Further, in the trial court's October 28, 2005 judgment entry from the first case, the court adopted and affirmed the magistrate's decision. The entry stated that "[t]his matter is referred back to arbitration for a hearing before a single arbitrator to be chosen by [Appellees], with proper notice to [Appellant]." The trial court's October 28, 2005 order was final and appealable, yet neither party appealed from that order. See Warren Edn. Assn., 18 Ohio St.3d at 173-74. Rather, Appellant did not raise this argument until after notice of the second arbitration was filed.
{¶ 24} There is no dispute that the parties and cause of action from the first action are identical in the second action. Appellant had the opportunity in the first action to challenge Mr. Amaddio's qualifications, the trial court's finding that it had waived the right to select an arbitrator and the trial court's finding that Appellees were charged with selecting the arbitrator. It failed to do so. Accordingly, we find that this argument is barred by res judicata.
{¶ 25} Appellant contends that Appellees failed to timely raise the res judicata defense. However, the record reflects that Appellees timely raised res judicata at the July 6, 2006 hearing before the magistrate. See Magistrate's Hearing, p. 51 (Appellees asserted that "this Court has already found that the Demand for Arbitration was properly made in the previous case, Case Number 05 0096, and that [Appellant] waived its right to appoint its own arbitrator. I believe that is the law of this case and res judicata with respect to the argument raised by [Appellant]").
{¶ 26} Appellant's first and second assignments of error are overruled.
ASSIGNMENT OF ERROR III
"THE TRIAL COURT ERRED BY NOT ADMITTING OR CONSIDERING EVIDENCE ESTABLISHING THE ARBITRATION AWARD AGAINST [APPELLANT] SHOULD BE VACATED PURSUANT TO R.C. § 2711.10(C) OR FOR GROSS PROCEDURAL IMPROPRIETY."

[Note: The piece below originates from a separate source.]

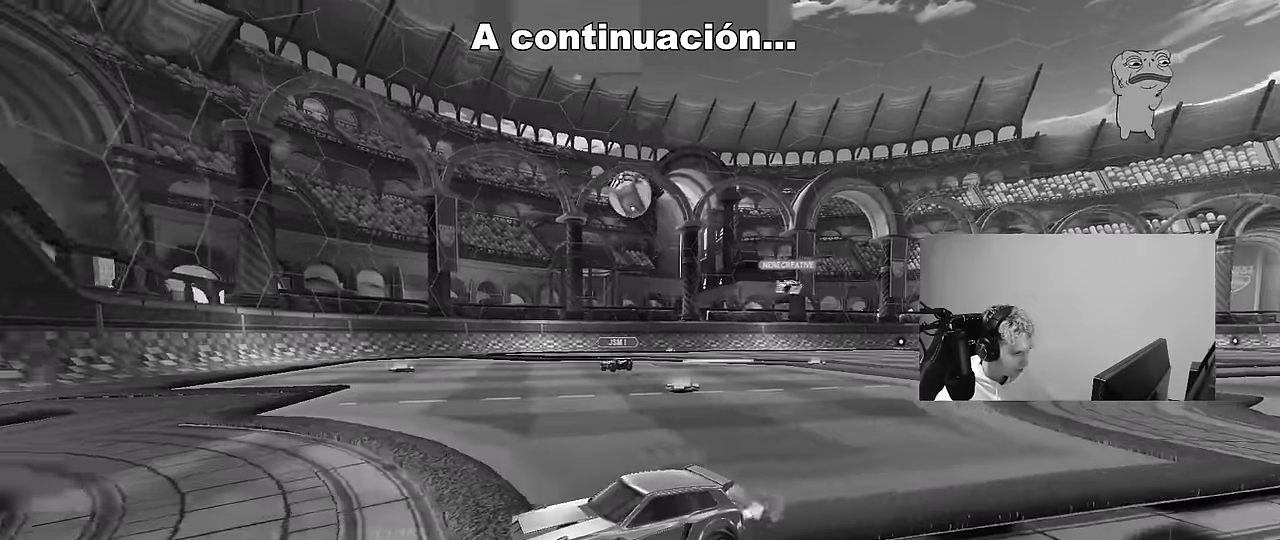
{"keys": ["w"], "mouse": [], "mouse_move": "still", "events": [[167, "w", "up"], [217, "d", "down"], [217, "shift", "down"], [350, "shift", "up"], [350, "w", "down"], [500, "d", "up"]]}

{¶ 27} In Appellant's third assignment of error, it contends that the trial court erred in failing to admit or consider evidence establishing that the arbitration award against Appellant should be vacated pursuant to R.C. 2711.10(C) or for gross procedural impropriety. We disagree.
{¶ 28} R.C. 2711.10(C) provides, in part, that
"the court of common pleas shall make an order vacating the award upon the application of any party to the arbitration if:
"(C) The arbitrators were guilty of misconduct in refusing to postpone the hearing, upon sufficient cause shown, or in refusing to hear evidence pertinent and material to the controversy; or of any other misbehavior by which the rights of any party have been prejudiced."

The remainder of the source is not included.